**What needs to be done:** Copy each of the records below word for word, leaving out the pictures.
━━ The data
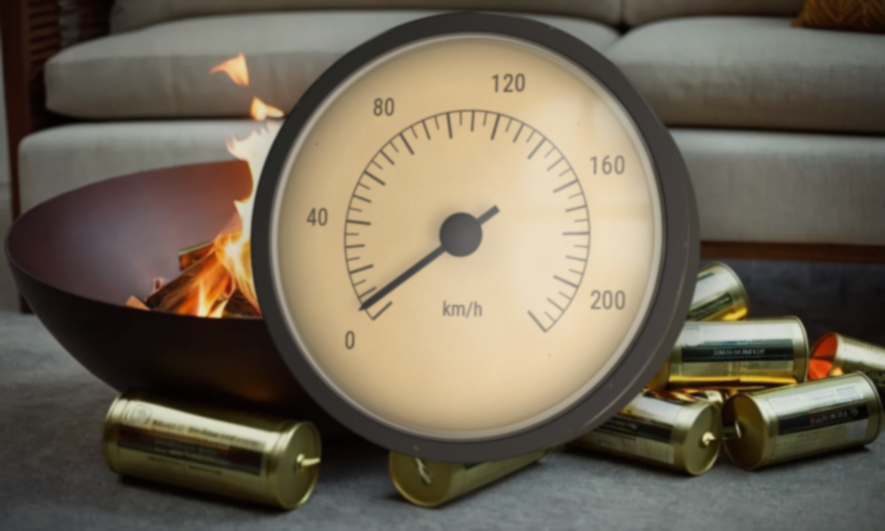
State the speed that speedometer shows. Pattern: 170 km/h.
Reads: 5 km/h
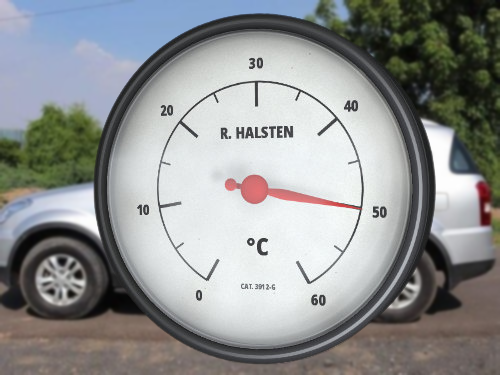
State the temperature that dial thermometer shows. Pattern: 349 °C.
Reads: 50 °C
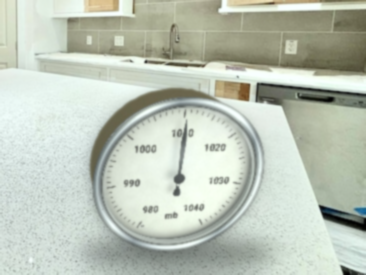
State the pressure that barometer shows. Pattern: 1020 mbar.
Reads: 1010 mbar
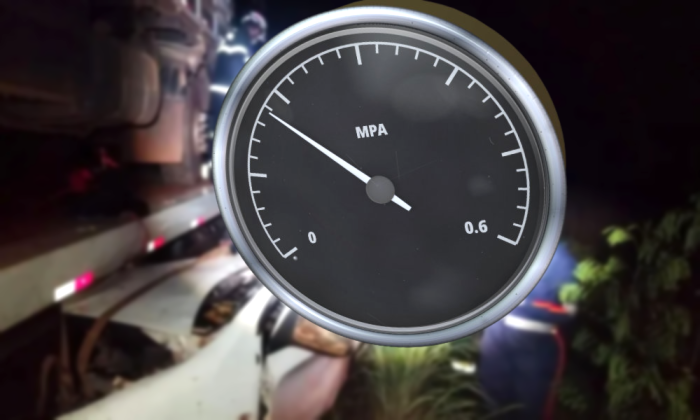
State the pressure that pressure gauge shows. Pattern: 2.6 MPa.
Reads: 0.18 MPa
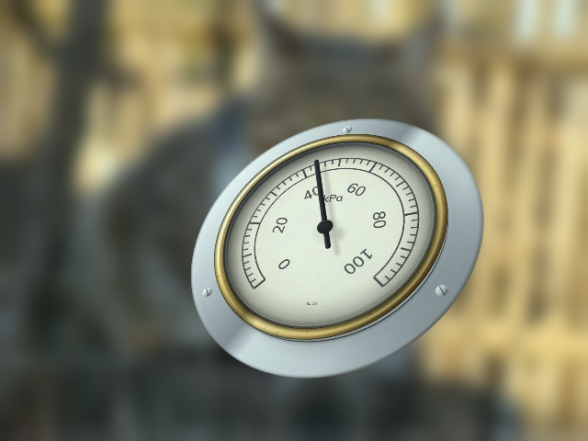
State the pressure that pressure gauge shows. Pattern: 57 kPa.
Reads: 44 kPa
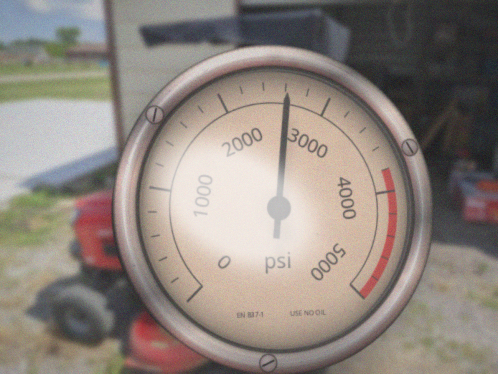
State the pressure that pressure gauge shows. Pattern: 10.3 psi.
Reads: 2600 psi
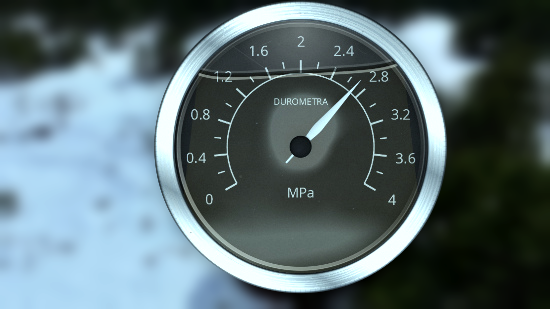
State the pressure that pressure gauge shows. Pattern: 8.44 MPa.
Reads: 2.7 MPa
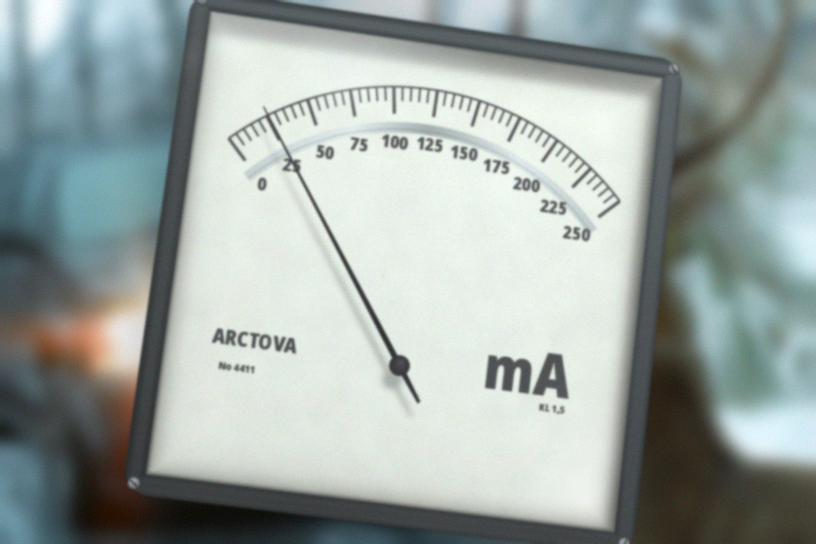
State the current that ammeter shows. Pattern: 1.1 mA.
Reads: 25 mA
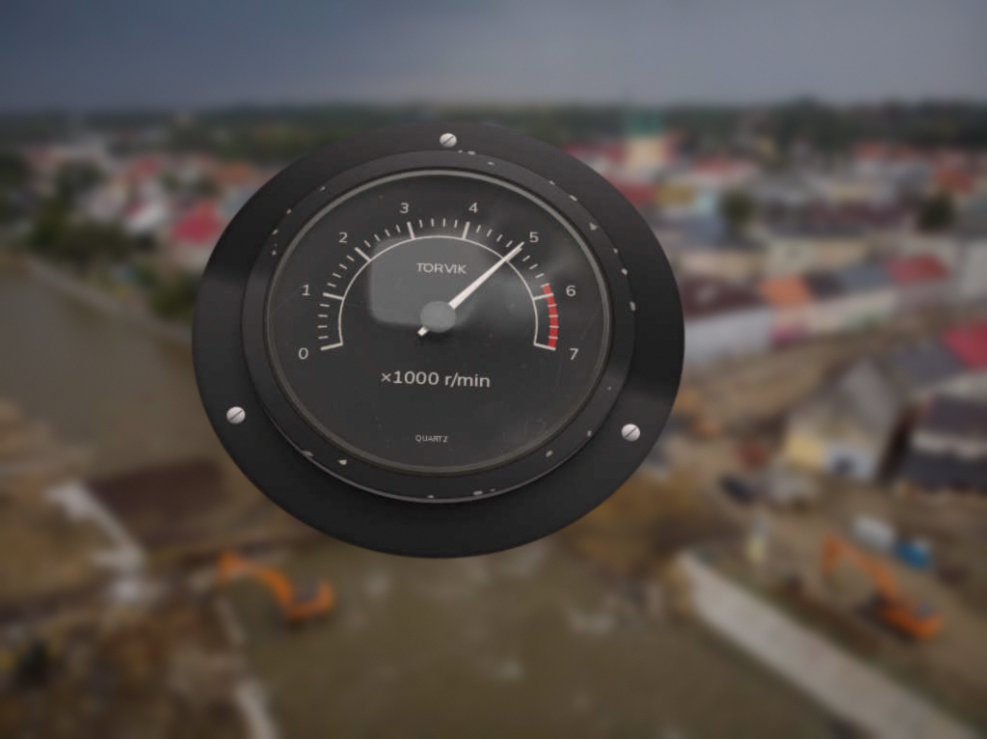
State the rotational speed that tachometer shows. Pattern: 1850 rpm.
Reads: 5000 rpm
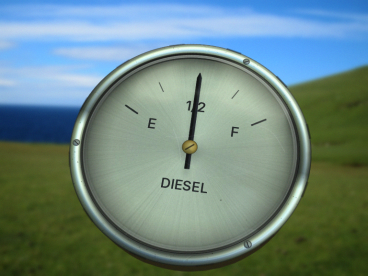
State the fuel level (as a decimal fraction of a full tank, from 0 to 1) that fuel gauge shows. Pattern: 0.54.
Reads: 0.5
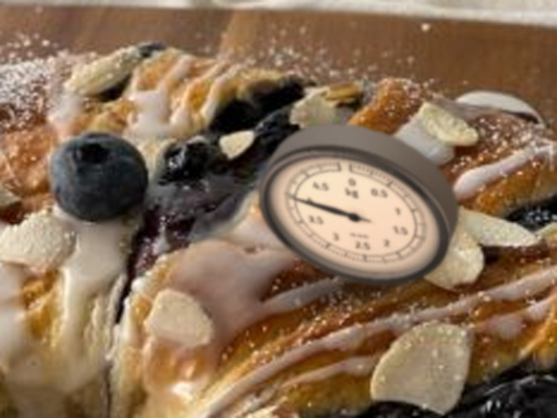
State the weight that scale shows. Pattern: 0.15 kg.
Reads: 4 kg
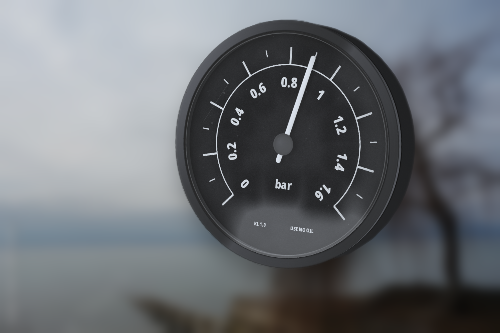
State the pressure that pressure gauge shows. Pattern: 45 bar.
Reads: 0.9 bar
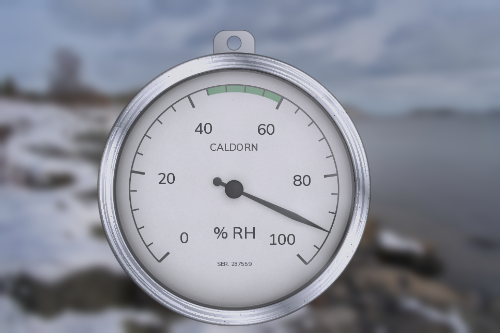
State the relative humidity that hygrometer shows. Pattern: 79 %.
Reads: 92 %
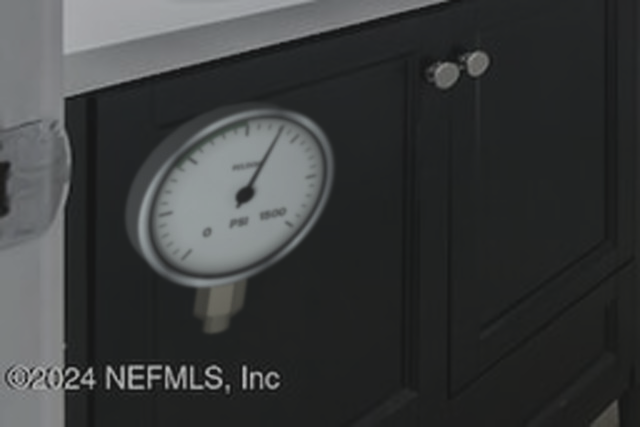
━━━━
**Completed exercise:**
State the speed that speedometer shows. Pattern: 170 km/h.
Reads: 5 km/h
State the temperature that dial thermometer shows. Pattern: 349 °C.
Reads: 50 °C
State the pressure that barometer shows. Pattern: 1020 mbar.
Reads: 1010 mbar
State the pressure that pressure gauge shows. Pattern: 2.6 MPa.
Reads: 0.18 MPa
State the pressure that pressure gauge shows. Pattern: 57 kPa.
Reads: 44 kPa
State the pressure that pressure gauge shows. Pattern: 10.3 psi.
Reads: 2600 psi
State the pressure that pressure gauge shows. Pattern: 8.44 MPa.
Reads: 2.7 MPa
State the current that ammeter shows. Pattern: 1.1 mA.
Reads: 25 mA
State the rotational speed that tachometer shows. Pattern: 1850 rpm.
Reads: 5000 rpm
State the fuel level (as a decimal fraction of a full tank, from 0 to 1) that fuel gauge shows. Pattern: 0.54.
Reads: 0.5
State the weight that scale shows. Pattern: 0.15 kg.
Reads: 4 kg
State the pressure that pressure gauge shows. Pattern: 45 bar.
Reads: 0.9 bar
State the relative humidity that hygrometer shows. Pattern: 79 %.
Reads: 92 %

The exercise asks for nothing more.